Sep 30, 2008

Saber global e saber local: tão distantes...


É instigante perceber a tentativa histórica de separação entre o conhecimento racional e o conhecimento simbólico do ser humano. Mais do que uma separação, percebemos a soberba hierarquização dos tipos de conhecimento. O próprio desenvolvimento da ciência, em seu início se estabelece a partir de uma separação entre o homem e a natureza, entre o sujeito e o objeto. Fortalece-se o método experimental, Retira-se um elemento da natureza, levando-o para o laboratório. Prossegue-se daí a fragmentação do conhecimento. Estuda-se as partes, sem levar em consideração o todo. Outro fator foi o processo de excessiva quantificação do conhecimento, como se tudo aquilo que não pudesse ser medido, estivesse fora do mundo científico. E aí está a grande barreira.



Existem elementos do mundo natural, real e concreto que não podem ser medidos. Não tem como eu dizer a alguém que amo essa pessoa dez ou vinte vezes, ou que a admiro 45%. Por isso o saber quantificado não pode se estabelecer como único. Na análise científica sobre um conflito de terras, como medir a importância que o mesmo espaço possui para o indígena e para o minerador? Talvez, para o segundo possamos quantificar, na avaliação do quanto a exploração selvagem da terra lhe renderá em lucros. Porém, em relação ao indígena, jamais se poderá quantificar sua perspectiva. Sua posição em relação a terra é simbólica, ligada a sua religiosidade e aos elementos místicos de seu cotidiano. A sociedade global e dominante não aprendeu a interpretar essa categoria de dados. Gerou-se então o antagonismo entre o saber global e o saber local.

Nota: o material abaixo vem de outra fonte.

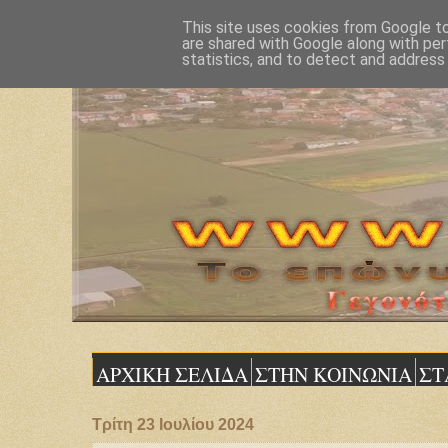
This site uses cookies from Google to 
are shared with Google along with per
statistics, and to detect and address
ΑΡΧΙΚΗ ΣΕΛΙΔΑ
ΣΤΗΝ ΚΟΙΝΩΝΙΑ
ΣΤ
Τρίτη 23 Ιουλίου 2024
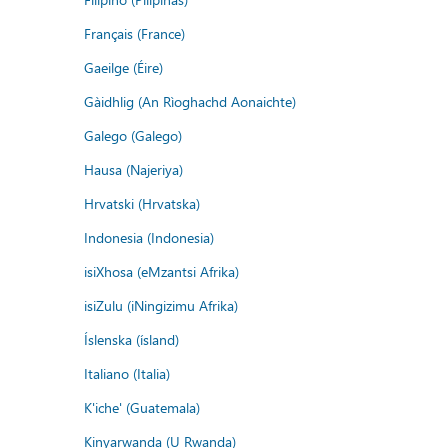
Français (France)
Gaeilge (Éire)
Gàidhlig (An Rìoghachd Aonaichte)
Galego (Galego)
Hausa (Najeriya)
Hrvatski (Hrvatska)
Indonesia (Indonesia)
isiXhosa (eMzantsi Afrika)
isiZulu (iNingizimu Afrika)
Íslenska (ísland)
Italiano (Italia)
K'iche' (Guatemala)
Kinyarwanda (U Rwanda)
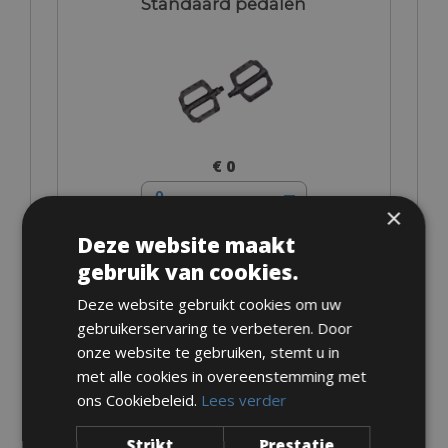
Standaard pedalen
€ 0
×
Deze website maakt
gebruik van cookies.
Eigen pedalen
Deze website gebruikt cookies om uw
gebruikerservaring te verbeteren. Door
onze website te gebruiken, stemt u in
met alle cookies in overeenstemming met
ons Cookiebeleid.
Lees verder
€ 0
Strikt
Prestatie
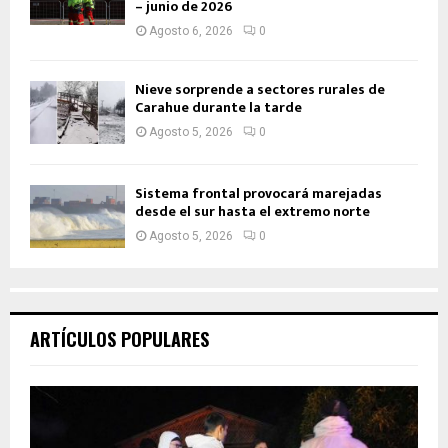
– junio de 2026
Agosto 6, 2026
0
Nieve sorprende a sectores rurales de
Carahue durante la tarde
Agosto 5, 2026
0
Sistema frontal provocará marejadas
desde el sur hasta el extremo norte
Agosto 5, 2026
0
ARTÍCULOS POPULARES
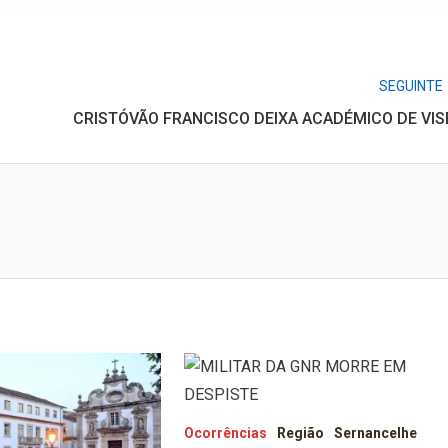
SEGUINTE
CRISTÓVÃO FRANCISCO DEIXA ACADÉMICO DE VIS
Ocorrências
Região
Sernancelhe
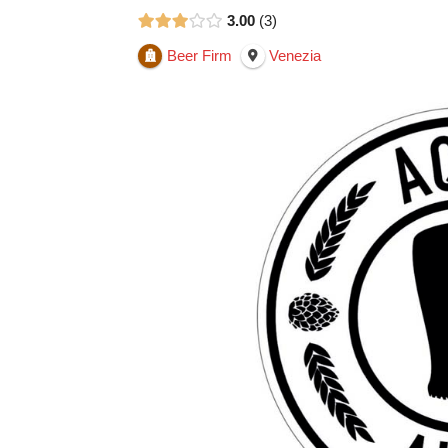
3.00
3
Beer Firm
Venezia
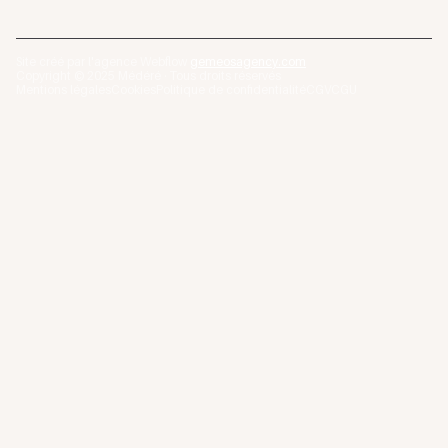
Site créé par l'agence Webflow
gemeosagency.com
Copyright © 2025 Médéré · Tous droits réservés
Mentions légales
Cookies
Politique de confidentialité
CGV
CGU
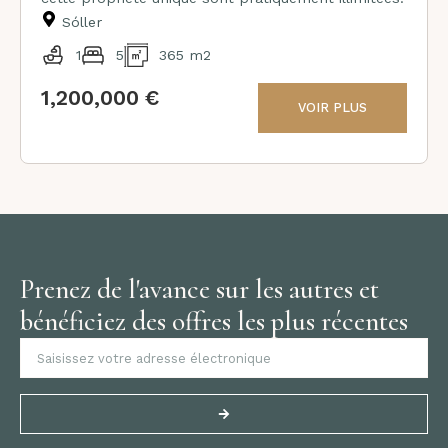
Sóller
1
5
365 m2
1,200,000 €
VOIR PLUS
Prenez de l'avance sur les autres et
bénéficiez des offres les plus récentes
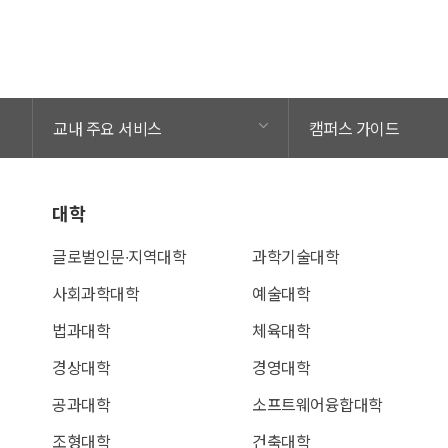
교내 주요 서비스
캠퍼스 가이드
대학
글로벌인문∙지역대학
과학기술대학
사회과학대학
예술대학
법과대학
체육대학
경상대학
경영대학
공과대학
소프트웨어융합대학
조형대학
건축대학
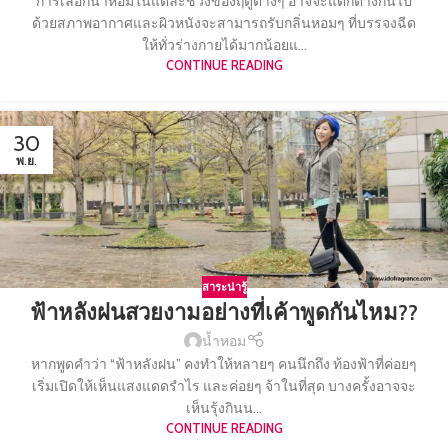
การเลือกน้ำหอมในแต่ละช่วงของฤดูต่างๆ อาจจะแตกต่างกันไป
ด้วยสภาพอากาศและผิวหนังจะสามารถรับกลิ่นหอมๆ ที่บรรจงฉีด
ให้ทั่วร่างกายได้มากน้อยแ...
CONTINUE READING
30
พ.ย.
สาระน่ารู้
ฟ้าหลังฝนสวยงามอย่างที่เค้าพูดกันไหม??
น้ำหอม
หากพูดคำว่า “ฟ้าหลังฝน” คงทำให้หลายๆ คนนึกถึง ท้องฟ้าที่ค่อยๆ
เริ่มเปิดให้เห็นแสงแดดรำไร และค่อยๆ จ้าในที่สุด บางครั้งอาจจะ
เห็นรุ้งกินน...
CONTINUE READING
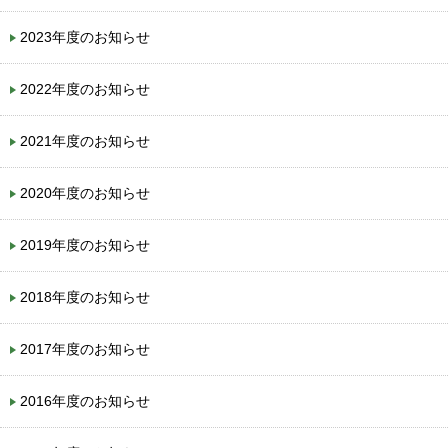
2023年度のお知らせ
2022年度のお知らせ
2021年度のお知らせ
2020年度のお知らせ
2019年度のお知らせ
2018年度のお知らせ
2017年度のお知らせ
2016年度のお知らせ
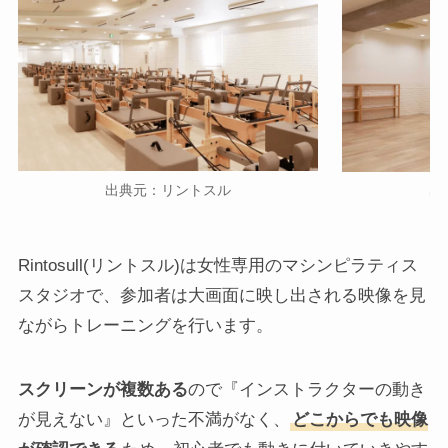
出典元：リントスル
出
Rintosull(リントスル)は女性専用のマシンピラティス
スタジオで、参加者は大画面に映し出される映像を見
ながらトレーニングを行います。
スクリーンが複数ある
ので『インストラクターの動き
が見えない』といった不満がなく、
どこからでも映像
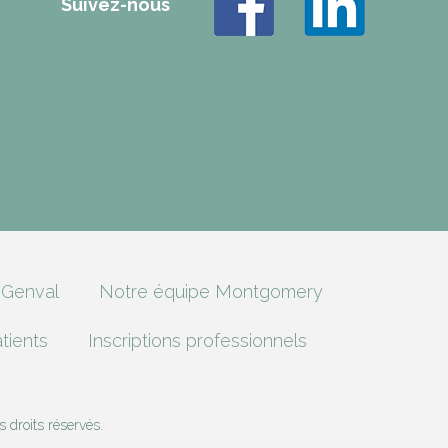
Suivez-nous
 Genval
Notre équipe Montgomery
atients
Inscriptions professionnels
 droits réservés.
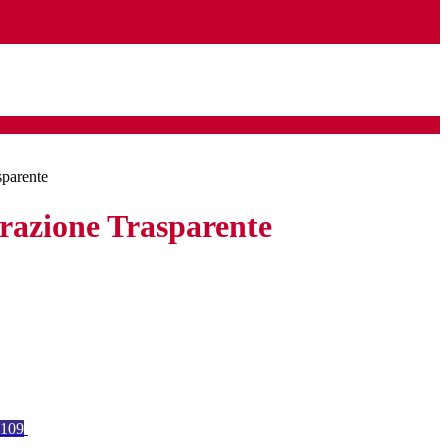
sparente
azione Trasparente
109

Segundo Morin (2004), “cada civilização possui um pensamento racional, empírico, técnico e, também, um saber simbólico, mitológico, mágico”. O problema é que aprendemos a associar o pensamento racional ao ideal de civilização, como um saber embasado e exclusivamente válido. Já o saber simbólico habita o mundo da ignorância, como algo que não serve aos interesses da quantificação do capital, e que, portanto, deve ser “convertido”. Não conseguimos imaginar que os dois saberes podem se complementar e colaborar entre si, deixando de negar a dimensão holística do ser humano e da própria natureza. Por exemplo, ao invés de gastar milhões de reais em pesquisas medicinais, alguém parou para perguntar a um indígena se ele já possui alguma experiência de cura com os sintomas da doença pesquisada? Certamente não, pois pouco poderia o analfabeto do sistema contribuir conosco. Esse afastamento confirma a necessidade cada vez mais contundente do diálogo entre o saber local e o saber local. Isso passa pelo próprio processo de reelaboração do conhecimento, através da autocrítica. Passa pela quebra do argumento da autoridade.



Bibliografia: MORIN, E. Saberes Globais e Saberes Locais. O olhar transdisciplinar. 5 ed. Rio de Janeiro: Bertrand Brasil, 2004.